Il Viminale espelle sul serio solo un clandestino su cinque. I numeri rivelano che gli Stati dell’Unione attuano solo il 40 per cento delle decisioni di rimpatrio prese, numero che suggerisce una carenza strutturale nell’applicazione delle regole esistenti

L’Europa è la terra da cui non si ritorna, se non si vuole. O quasi.
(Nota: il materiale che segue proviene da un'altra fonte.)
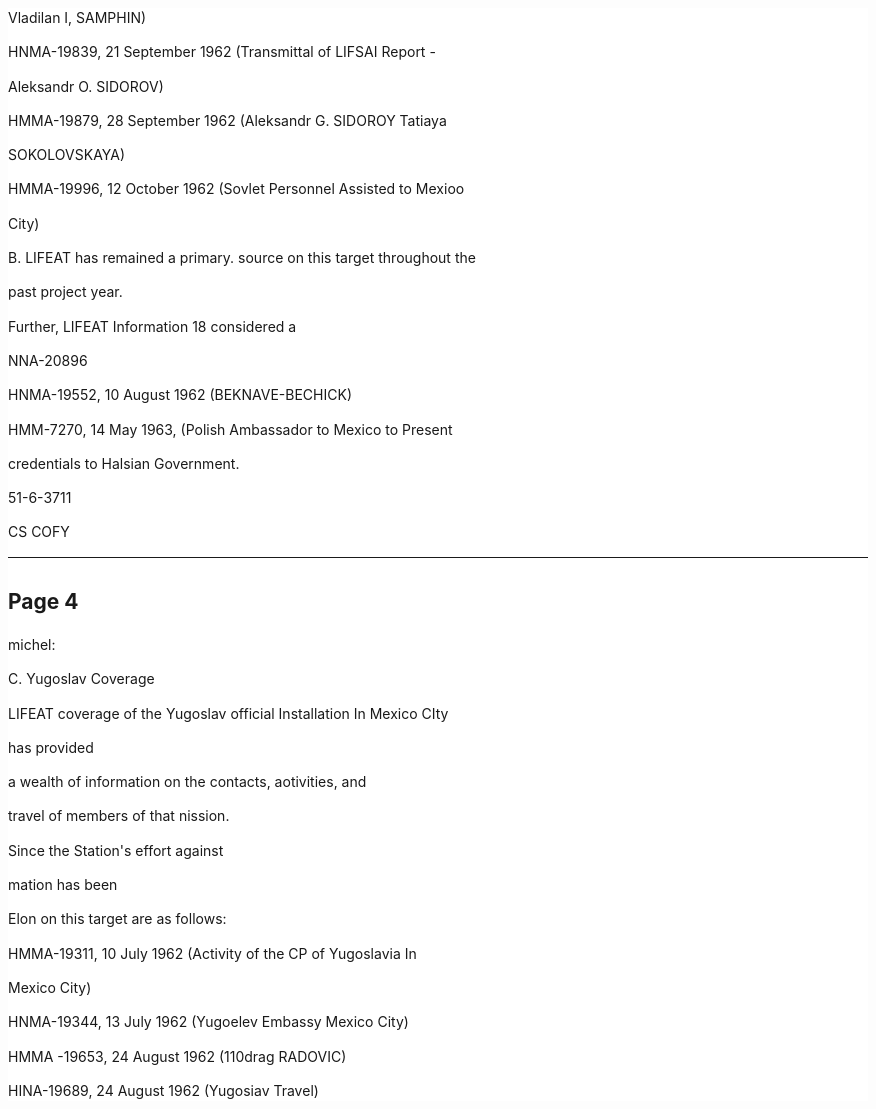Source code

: Vladilan I, SAMPHIN)

HNMA-19839, 21 September 1962 (Transmittal of LIFSAI Report -

Aleksandr O. SIDOROV)

HMMA-19879, 28 September 1962 (Aleksandr G. SIDOROY Tatiaya

SOKOLOVSKAYA)

HMMA-19996, 12 October 1962 (Sovlet Personnel Assisted to Mexioo

City)

B. LIFEAT has remained a primary. source on this target throughout the

past project year.

Further, LIFEAT Information 18 considered a

NNA-20896

HNMA-19552, 10 August 1962 (BEKNAVE-BECHICK)

HMM-7270, 14 May 1963, (Polish Ambassador to Mexico to Present

credentials to Halsian Government.

51-6-3711

CS COFY

---

## Page 4

michel:

C. Yugoslav Coverage

LIFEAT coverage of the Yugoslav official Installation In Mexico CIty

has provided

a wealth of information on the contacts, aotivities, and

travel of members of that nission.

Since the Station's effort against

mation has been

Elon on this target are as follows:

HMMA-19311, 10 July 1962 (Activity of the CP of Yugoslavia In

Mexico City)

HNMA-19344, 13 July 1962 (Yugoelev Embassy Mexico City)

HMMA -19653, 24 August 1962 (110drag RADOVIC)

HINA-19689, 24 August 1962 (Yugosiav Travel)
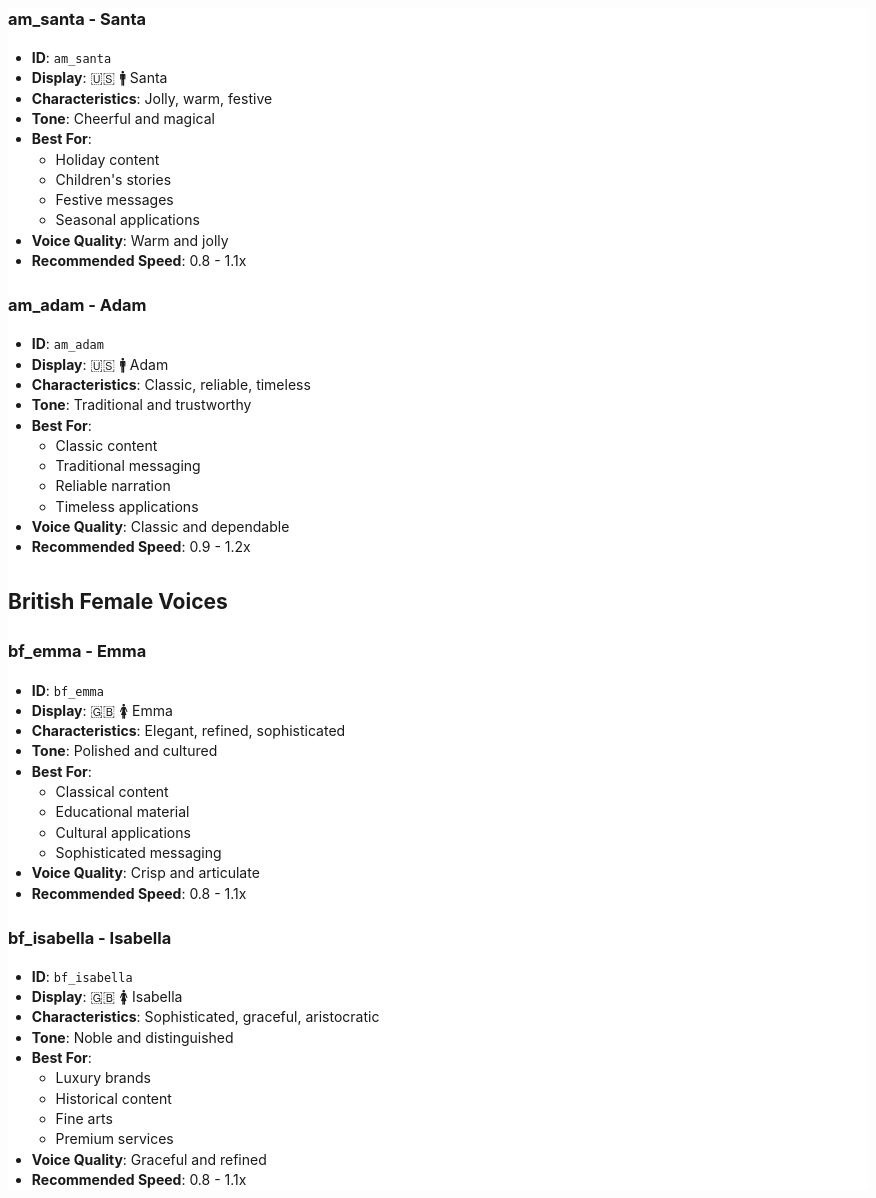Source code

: ### am_santa - Santa
- **ID**: `am_santa`
- **Display**: 🇺🇸 🚹 Santa
- **Characteristics**: Jolly, warm, festive
- **Tone**: Cheerful and magical
- **Best For**:
  - Holiday content
  - Children's stories
  - Festive messages
  - Seasonal applications
- **Voice Quality**: Warm and jolly
- **Recommended Speed**: 0.8 - 1.1x

### am_adam - Adam
- **ID**: `am_adam`
- **Display**: 🇺🇸 🚹 Adam
- **Characteristics**: Classic, reliable, timeless
- **Tone**: Traditional and trustworthy
- **Best For**:
  - Classic content
  - Traditional messaging
  - Reliable narration
  - Timeless applications
- **Voice Quality**: Classic and dependable
- **Recommended Speed**: 0.9 - 1.2x

## British Female Voices

### bf_emma - Emma
- **ID**: `bf_emma`
- **Display**: 🇬🇧 🚺 Emma
- **Characteristics**: Elegant, refined, sophisticated
- **Tone**: Polished and cultured
- **Best For**:
  - Classical content
  - Educational material
  - Cultural applications
  - Sophisticated messaging
- **Voice Quality**: Crisp and articulate
- **Recommended Speed**: 0.8 - 1.1x

### bf_isabella - Isabella
- **ID**: `bf_isabella`
- **Display**: 🇬🇧 🚺 Isabella
- **Characteristics**: Sophisticated, graceful, aristocratic
- **Tone**: Noble and distinguished
- **Best For**:
  - Luxury brands
  - Historical content
  - Fine arts
  - Premium services
- **Voice Quality**: Graceful and refined
- **Recommended Speed**: 0.8 - 1.1x
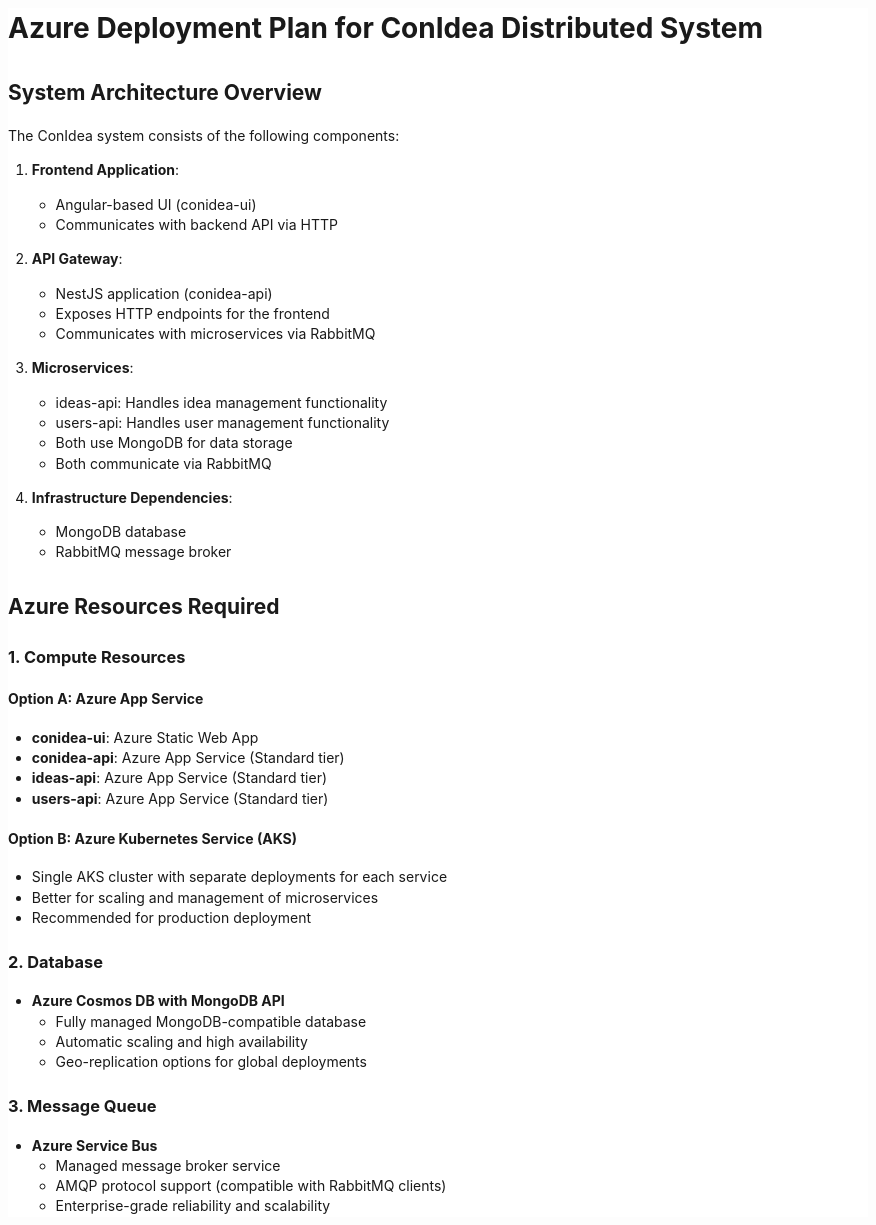 # Azure Deployment Plan for ConIdea Distributed System

## System Architecture Overview

The ConIdea system consists of the following components:

1. **Frontend Application**:
   - Angular-based UI (conidea-ui)
   - Communicates with backend API via HTTP

2. **API Gateway**:
   - NestJS application (conidea-api)
   - Exposes HTTP endpoints for the frontend
   - Communicates with microservices via RabbitMQ

3. **Microservices**:
   - ideas-api: Handles idea management functionality
   - users-api: Handles user management functionality
   - Both use MongoDB for data storage
   - Both communicate via RabbitMQ

4. **Infrastructure Dependencies**:
   - MongoDB database
   - RabbitMQ message broker

## Azure Resources Required

### 1. Compute Resources

#### Option A: Azure App Service
- **conidea-ui**: Azure Static Web App
- **conidea-api**: Azure App Service (Standard tier)
- **ideas-api**: Azure App Service (Standard tier)
- **users-api**: Azure App Service (Standard tier)

#### Option B: Azure Kubernetes Service (AKS)
- Single AKS cluster with separate deployments for each service
- Better for scaling and management of microservices
- Recommended for production deployment

### 2. Database
- **Azure Cosmos DB with MongoDB API**
  - Fully managed MongoDB-compatible database
  - Automatic scaling and high availability
  - Geo-replication options for global deployments

### 3. Message Queue
- **Azure Service Bus**
  - Managed message broker service
  - AMQP protocol support (compatible with RabbitMQ clients)
  - Enterprise-grade reliability and scalability

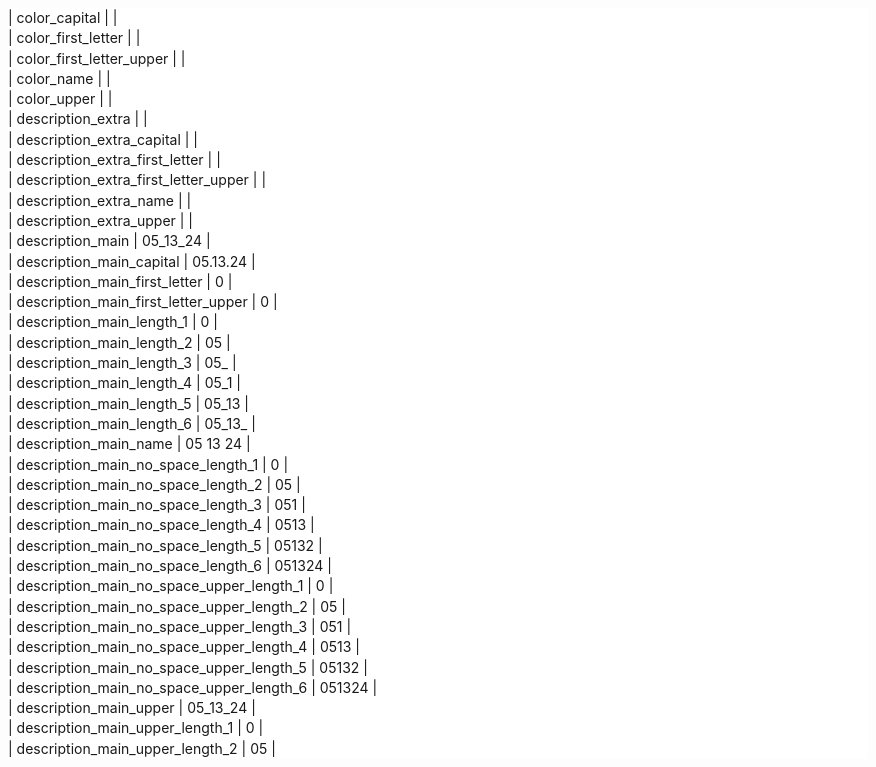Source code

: | color_capital |  |  
| color_first_letter |  |  
| color_first_letter_upper |  |  
| color_name |  |  
| color_upper |  |  
| description_extra |  |  
| description_extra_capital |  |  
| description_extra_first_letter |  |  
| description_extra_first_letter_upper |  |  
| description_extra_name |  |  
| description_extra_upper |  |  
| description_main | 05_13_24 |  
| description_main_capital | 05.13.24 |  
| description_main_first_letter | 0 |  
| description_main_first_letter_upper | 0 |  
| description_main_length_1 | 0 |  
| description_main_length_2 | 05 |  
| description_main_length_3 | 05_ |  
| description_main_length_4 | 05_1 |  
| description_main_length_5 | 05_13 |  
| description_main_length_6 | 05_13_ |  
| description_main_name | 05 13 24 |  
| description_main_no_space_length_1 | 0 |  
| description_main_no_space_length_2 | 05 |  
| description_main_no_space_length_3 | 051 |  
| description_main_no_space_length_4 | 0513 |  
| description_main_no_space_length_5 | 05132 |  
| description_main_no_space_length_6 | 051324 |  
| description_main_no_space_upper_length_1 | 0 |  
| description_main_no_space_upper_length_2 | 05 |  
| description_main_no_space_upper_length_3 | 051 |  
| description_main_no_space_upper_length_4 | 0513 |  
| description_main_no_space_upper_length_5 | 05132 |  
| description_main_no_space_upper_length_6 | 051324 |  
| description_main_upper | 05_13_24 |  
| description_main_upper_length_1 | 0 |  
| description_main_upper_length_2 | 05 |  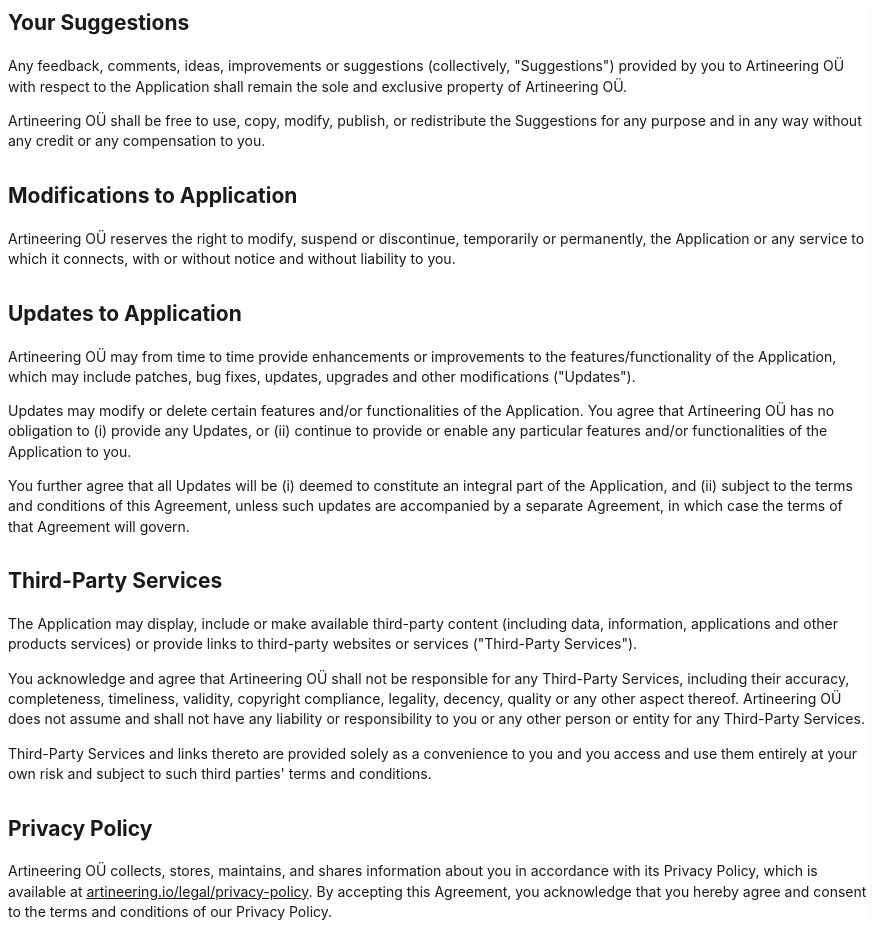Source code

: 
## Your Suggestions

Any feedback, comments, ideas, improvements or suggestions (collectively, "Suggestions") provided by you to Artineering OÜ with respect to the Application shall remain the sole and exclusive property of Artineering OÜ.

Artineering OÜ shall be free to use, copy, modify, publish, or redistribute the Suggestions for any purpose and in any way without any credit or any compensation to you.


## Modifications to Application

Artineering OÜ reserves the right to modify, suspend or discontinue, temporarily or permanently, the Application or any service to which it connects, with or without notice and without liability to you.


## Updates to Application

Artineering OÜ may from time to time provide enhancements or improvements to the features/functionality of the Application, which may include patches, bug fixes, updates, upgrades and other modifications ("Updates").

Updates may modify or delete certain features and/or functionalities of the Application. You agree that Artineering OÜ has no obligation to (i) provide any Updates, or (ii) continue to provide or enable any particular features and/or functionalities of the Application to you.

You further agree that all Updates will be (i) deemed to constitute an integral part of the Application, and (ii) subject to the terms and conditions of this Agreement, unless such updates are accompanied by a separate Agreement, in which case the terms
of that Agreement will govern.


## Third-Party Services

The Application may display, include or make available third-party content (including data, information, applications and other products services) or provide links to third-party websites or services ("Third-Party Services").

You acknowledge and agree that Artineering OÜ shall not be responsible for any Third-Party Services, including their accuracy, completeness, timeliness, validity, copyright compliance, legality, decency, quality or any other aspect thereof. Artineering OÜ does not assume and shall not have any liability or responsibility to you or any other person or entity for any Third-Party Services.

Third-Party Services and links thereto are provided solely as a convenience to you and you access and use them entirely at your own risk and subject to such third parties' terms and conditions.


## Privacy Policy

Artineering OÜ collects, stores, maintains, and shares information about you in accordance with its Privacy Policy, which is available at [artineering.io/legal/privacy-policy](https://artineering.io/legal/privacy-policy). By accepting this Agreement, you acknowledge that you hereby agree and consent to the terms and conditions of our Privacy Policy.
I numeri rivelano che gli Stati dell’Unione attuano solo il 40 per cento delle decisioni di rimpatrio prese contro i clandestini, numero che suggerisce una carenza strutturale nell’applicazione delle regole esistenti.
A scorrere la classifica dei meno risoluti – o meno efficienti – si scopre che l’Italia gravita al 24esimo posto dietro i francesi, coi quali forma una coppia di litigiosi fanalini di coda. Nel 2014 noi abbiamo effettivamente rispedito a casa il 20,9 per cento di quanti avevano un biglietto di sola andata – 5310 su 25.300 -; loro sono giunti al 22,4 – 19.525 su un 86.955 da record continentale, del quale devono probabilmente ringraziare la nostra incuria. Gli inglesi sono al 71 per cento, i tedeschi al 63,9. Si vede chi lavora bene e chi no.
Normale che sulla questione dei rimpatri l’attenzione sia elevata: le statistiche rivelano che i governi non applicano come dovrebbero le regole in vigore. Oggi il tema sarà al centro dell’incontro dei ministri degli Interni Ue, perché laddove l’Europa chiede solidarietà per la redistribuzione di chi ha diritto alla protezione, vorrebbe riuscire ad allontanare come si deve chi non deve restare. Serve per la giustizia del sistema, ma anche per salvare la pelle politica dagli attacchi populisti.
C’è molto da fare. L’Italia che rifiuta sul serio un espulso su cinque preoccupa gli altri Paesi, la temono incapace di gestire la frontiera esterna dell’Unione. Certo i numeri dicono che il governo Renzi caccia in percentuale il doppio degli illegali rispetto al 2009 e 2010 quando era ministro Roberto Maroni, però è una magra consolazione.
Si deve fare di più, vale per noi come per la Francia, che ha un numero di arrivi che è di oltre tre volte superiore a quello gestito dalle autorità del Viminale. Peggio fanno Portogallo (21,33 per cento di espulsi davvero) e Belgio (15,8). Il modello sono i Baltici, che non vogliono la redistribuzione degli asilanti obbligata. In Estonia, Lettonia, e Lituania essere illegale e oltreconfine è tutt’uno: siamo dall’85 per cento in su.
Appare naturale che il vertice Ue del 25-26 giugno consideri di invocare «l’attuazione di tutti gli strumenti per promuovere le riammissioni dei migranti economici illegali nei Paesi di origine e transito». L’Italia che invoca solidarietà è uno dei Paesi che deve meglio ascoltare e il governo ci lavora: proprio ieri il ministro Gentiloni ha siglato un’intesa di riammissione con la Macedonia. In effetti, spiega una fonte Ue, il congegno sta in piedi soltanto se tutti gli altri Stati saranno persuasi che Roma prende sul serio il suo compito di identificazione e «se non lascerà proseguire i migranti attraverso le Alpi l’Europa del Nord». Vuol dire controlli puntuali. E rimpatri veri.